__PROBLEM TO SOLVE__.
In your answer, set down the records below exactly as they stand, omitting pictures.

__INFORMATION PROVIDED__.
== Segment start ==

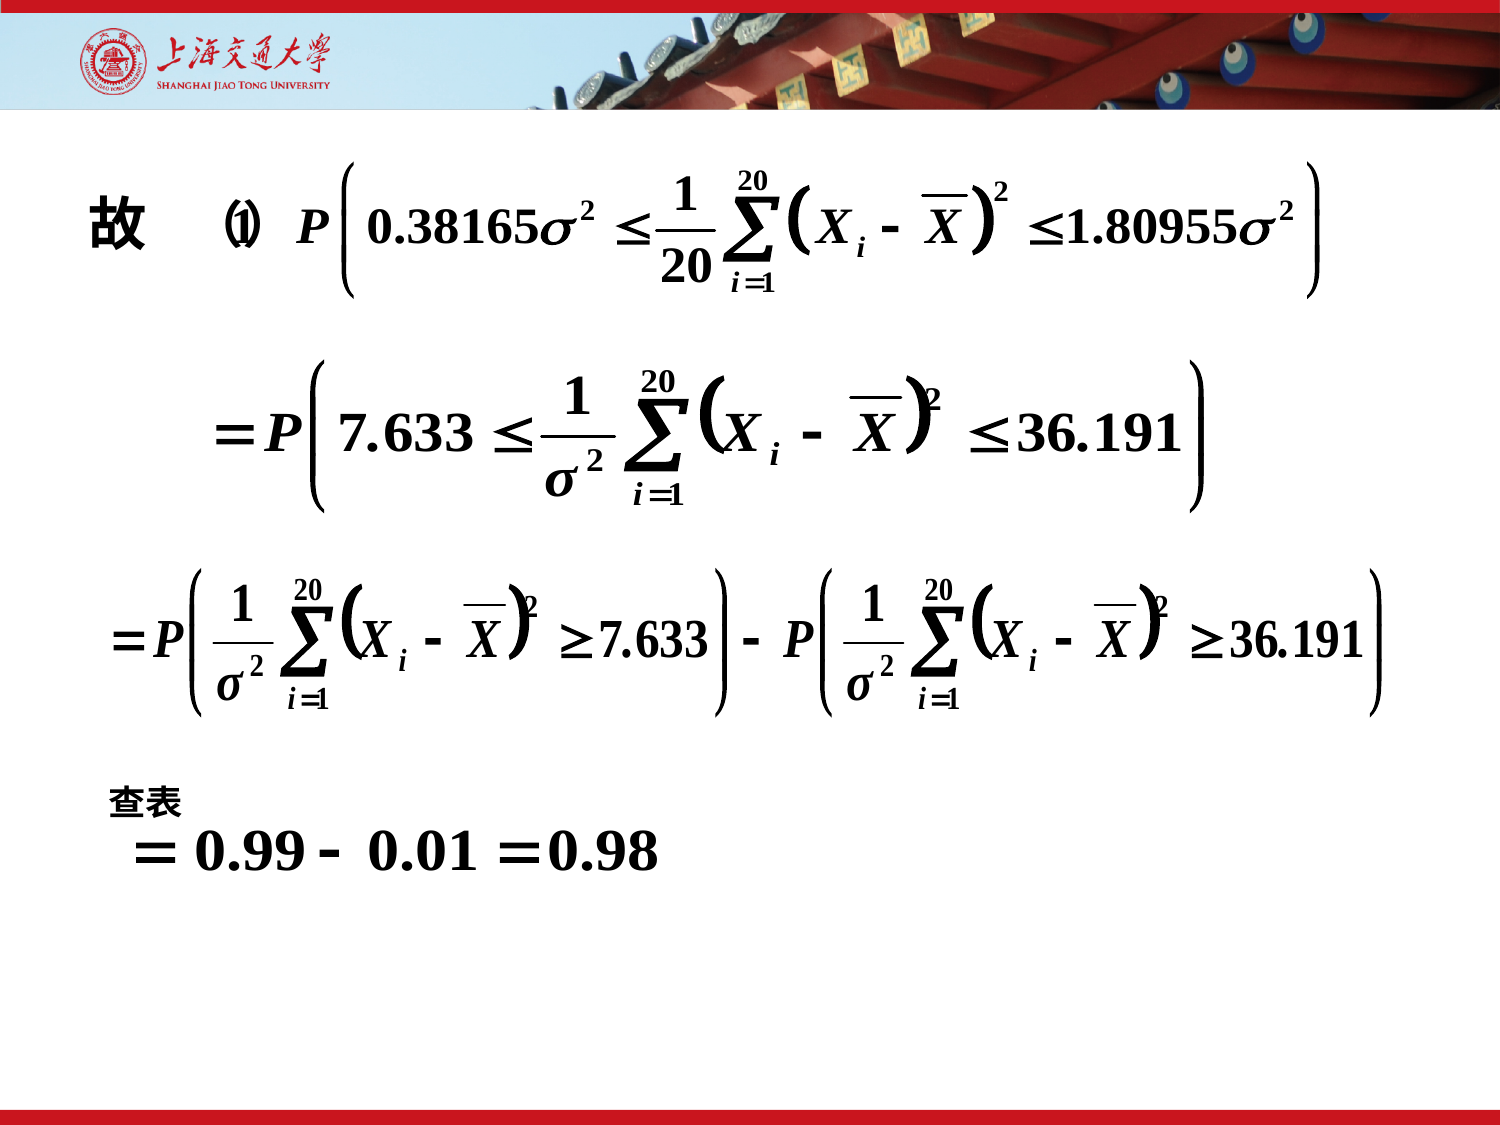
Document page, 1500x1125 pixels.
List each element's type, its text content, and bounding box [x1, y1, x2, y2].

text_box 故 [74, 179, 162, 265]
picture [0, 0, 1500, 110]
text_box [101, 775, 669, 886]
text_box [206, 154, 1338, 308]
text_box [101, 560, 1397, 727]
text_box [201, 351, 1224, 523]
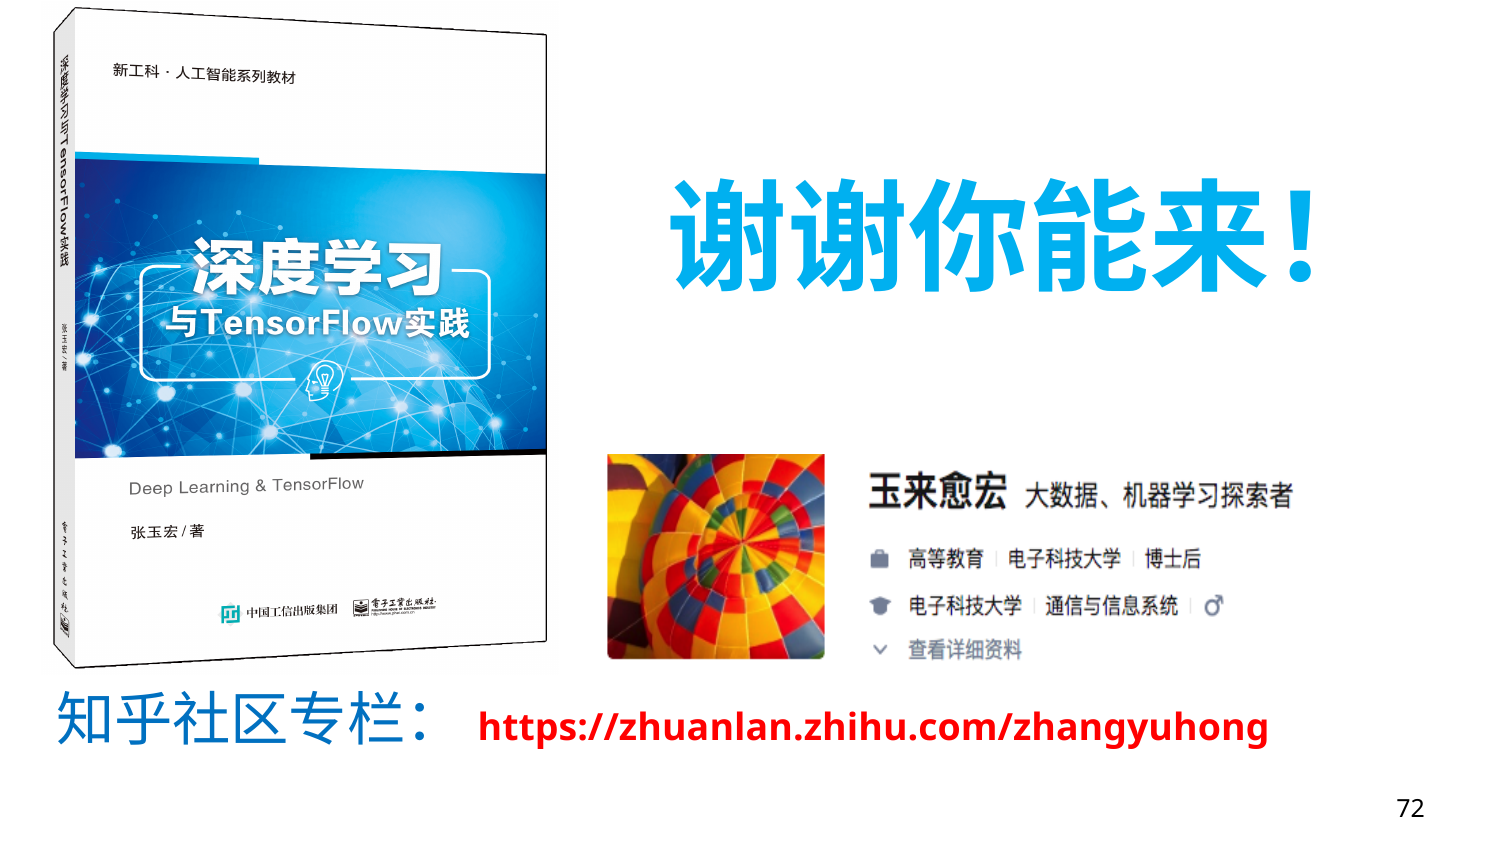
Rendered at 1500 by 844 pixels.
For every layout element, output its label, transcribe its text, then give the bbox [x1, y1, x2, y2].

== Segment end ==

__RESPONSE TO THE TASK__.
Document page, 1500x1125 pixels.
List each element's type, its text content, and bounding box [x1, y1, x2, y2].

text_box 故 [74, 179, 162, 265]
picture [0, 0, 1500, 110]
text_box [101, 775, 669, 886]
text_box [206, 154, 1338, 308]
text_box [101, 560, 1397, 727]
text_box [201, 351, 1224, 523]
Rendered at 1500 by 844 pixels.
For every layout element, output its label, transcribe its text, then give the bbox [x1, y1, x2, y2].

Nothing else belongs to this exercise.